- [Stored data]
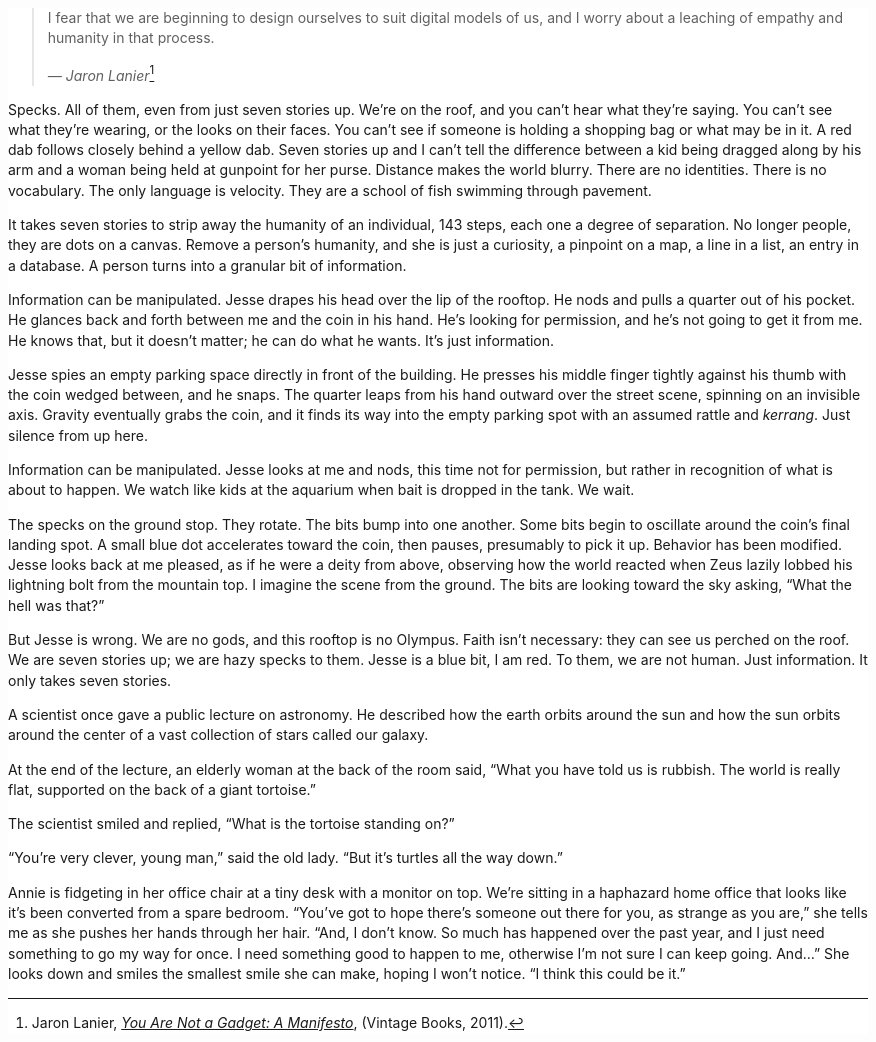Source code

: > I fear that we are beginning to design ourselves to suit digital models of us, and I worry about a leaching of empathy and humanity in that process.
> 
> <cite>— Jaron Lanier</cite>[^lanier]

Specks. All of them, even from just seven stories up. We’re on the roof, and you can’t hear what they’re saying. You can’t see what they’re wearing, or the looks on their faces. You can’t see if someone is holding a shopping bag or what may be in it. A red dab follows closely behind a yellow dab. Seven stories up and I can’t tell the difference between a kid being dragged along by his arm and a woman being held at gunpoint for her purse. Distance makes the world blurry. There are no identities. There is no vocabulary. The only language is velocity. They are a school of fish swimming through pavement.

It takes seven stories to strip away the humanity of an individual, 143 steps, each one a degree of separation. No longer people, they are dots on a canvas. Remove a person’s humanity, and she is just a curiosity, a pinpoint on a map, a line in a list, an entry in a database. A person turns into a granular bit of information.

Information can be manipulated. Jesse drapes his head over the lip of the rooftop. He nods and pulls a quarter out of his pocket. He glances back and forth between me and the coin in his hand. He’s looking for permission, and he’s not going to get it from me. He knows that, but it doesn’t matter; he can do what he wants. It’s just information.

Jesse spies an empty parking space directly in front of the building. He presses his middle finger tightly against his thumb with the coin wedged between, and he snaps. The quarter leaps from his hand outward over the street scene, spinning on an invisible axis. Gravity eventually grabs the coin, and it finds its way into the empty parking spot with an assumed rattle and *kerrang*. Just silence from up here.

Information can be manipulated. Jesse looks at me and nods, this time not for permission, but rather in recognition of what is about to happen. We watch like kids at the aquarium when bait is dropped in the tank. We wait.

The specks on the ground stop. They rotate. The bits bump into one another. Some bits begin to oscillate around the coin’s final landing spot. A small blue dot accelerates toward the coin, then pauses, presumably to pick it up. Behavior has been modified. Jesse looks back at me pleased, as if he were a deity from above, observing how the world reacted when Zeus lazily lobbed his lightning bolt from the mountain top. I imagine the scene from the ground. The bits are looking toward the sky asking, “What the hell was that?”

But Jesse is wrong. We are no gods, and this rooftop is no Olympus. Faith isn’t necessary: they can see us perched on the roof. We are seven stories up; we are hazy specks to them. Jesse is a blue bit, I am red. To them, we are not human. Just information. It only takes seven stories.

A scientist once gave a public lecture on astronomy. He described how the earth orbits around the sun and how the sun orbits around the center of a vast collection of stars called our galaxy.

At the end of the lecture, an elderly woman at the back of the room said, “What you have told us is rubbish. The world is really flat, supported on the back of a giant tortoise.”

The scientist smiled and replied, “What is the tortoise standing on?”

“You’re very clever, young man,” said the old lady. “But it’s turtles all the way down.”

Annie is fidgeting in her office chair at a tiny desk with a monitor on top. We’re sitting in a haphazard home office that looks like it’s been converted from a spare bedroom. “You’ve got to hope there’s someone out there for you, as strange as you are,” she tells me as she pushes her hands through her hair. “And, I don’t know. So much has happened over the past year, and I just need something to go my way for once. I need something good to happen to me, otherwise I’m not sure I can keep going. And…” She looks down and smiles the smallest smile she can make, hoping I won’t notice. “I think this could be it.”


[^lanier]: Jaron Lanier, *[You Are Not a Gadget: A Manifesto](http://www.jaronlanier.com/gadgetwebresources.html)*, (Vintage Books, 2011).
[^salinger]: JD Salinger, *Franny and Zooey*, (Little, Brown and Company, 1961).
[^junod]: Tom Junod, “Can You Say…Hero?” (*Esquire*, November, 1998).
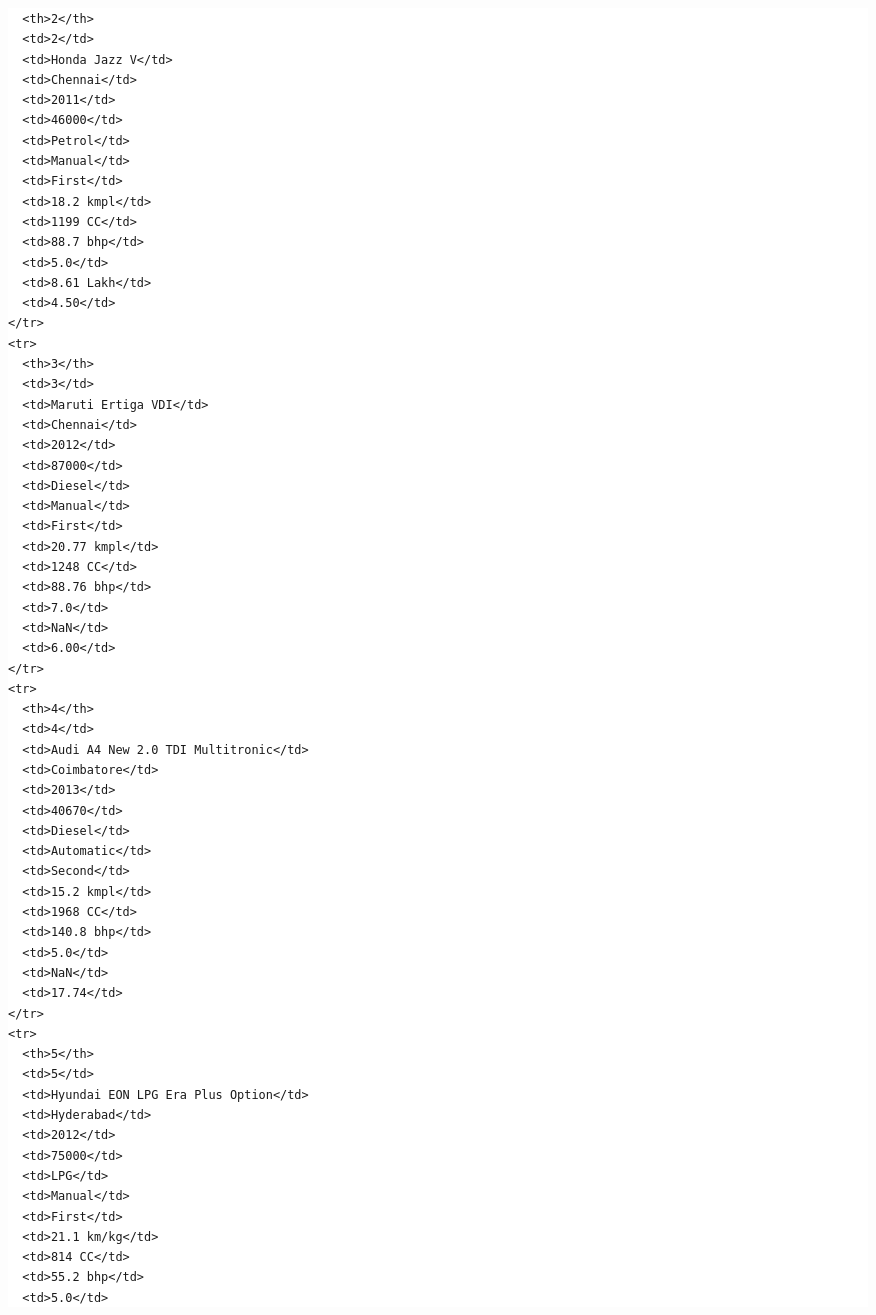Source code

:       <th>2</th>
      <td>2</td>
      <td>Honda Jazz V</td>
      <td>Chennai</td>
      <td>2011</td>
      <td>46000</td>
      <td>Petrol</td>
      <td>Manual</td>
      <td>First</td>
      <td>18.2 kmpl</td>
      <td>1199 CC</td>
      <td>88.7 bhp</td>
      <td>5.0</td>
      <td>8.61 Lakh</td>
      <td>4.50</td>
    </tr>
    <tr>
      <th>3</th>
      <td>3</td>
      <td>Maruti Ertiga VDI</td>
      <td>Chennai</td>
      <td>2012</td>
      <td>87000</td>
      <td>Diesel</td>
      <td>Manual</td>
      <td>First</td>
      <td>20.77 kmpl</td>
      <td>1248 CC</td>
      <td>88.76 bhp</td>
      <td>7.0</td>
      <td>NaN</td>
      <td>6.00</td>
    </tr>
    <tr>
      <th>4</th>
      <td>4</td>
      <td>Audi A4 New 2.0 TDI Multitronic</td>
      <td>Coimbatore</td>
      <td>2013</td>
      <td>40670</td>
      <td>Diesel</td>
      <td>Automatic</td>
      <td>Second</td>
      <td>15.2 kmpl</td>
      <td>1968 CC</td>
      <td>140.8 bhp</td>
      <td>5.0</td>
      <td>NaN</td>
      <td>17.74</td>
    </tr>
    <tr>
      <th>5</th>
      <td>5</td>
      <td>Hyundai EON LPG Era Plus Option</td>
      <td>Hyderabad</td>
      <td>2012</td>
      <td>75000</td>
      <td>LPG</td>
      <td>Manual</td>
      <td>First</td>
      <td>21.1 km/kg</td>
      <td>814 CC</td>
      <td>55.2 bhp</td>
      <td>5.0</td>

- [What the task requires]
Once the line containing "Specks. All of" has been located, transcribe exactly and only every line from the first line of the entries through it, excluding pictures.

- [Your response]
Source code

: > I fear that we are beginning to design ourselves to suit digital models of us, and I worry about a leaching of empathy and humanity in that process.
> 
> <cite>— Jaron Lanier</cite>[^lanier]

Specks. All of them, even from just seven stories up. We’re on the roof, and you can’t hear what they’re saying. You can’t see what they’re wearing, or the looks on their faces. You can’t see if someone is holding a shopping bag or what may be in it. A red dab follows closely behind a yellow dab. Seven stories up and I can’t tell the difference between a kid being dragged along by his arm and a woman being held at gunpoint for her purse. Distance makes the world blurry. There are no identities. There is no vocabulary. The only language is velocity. They are a school of fish swimming through pavement.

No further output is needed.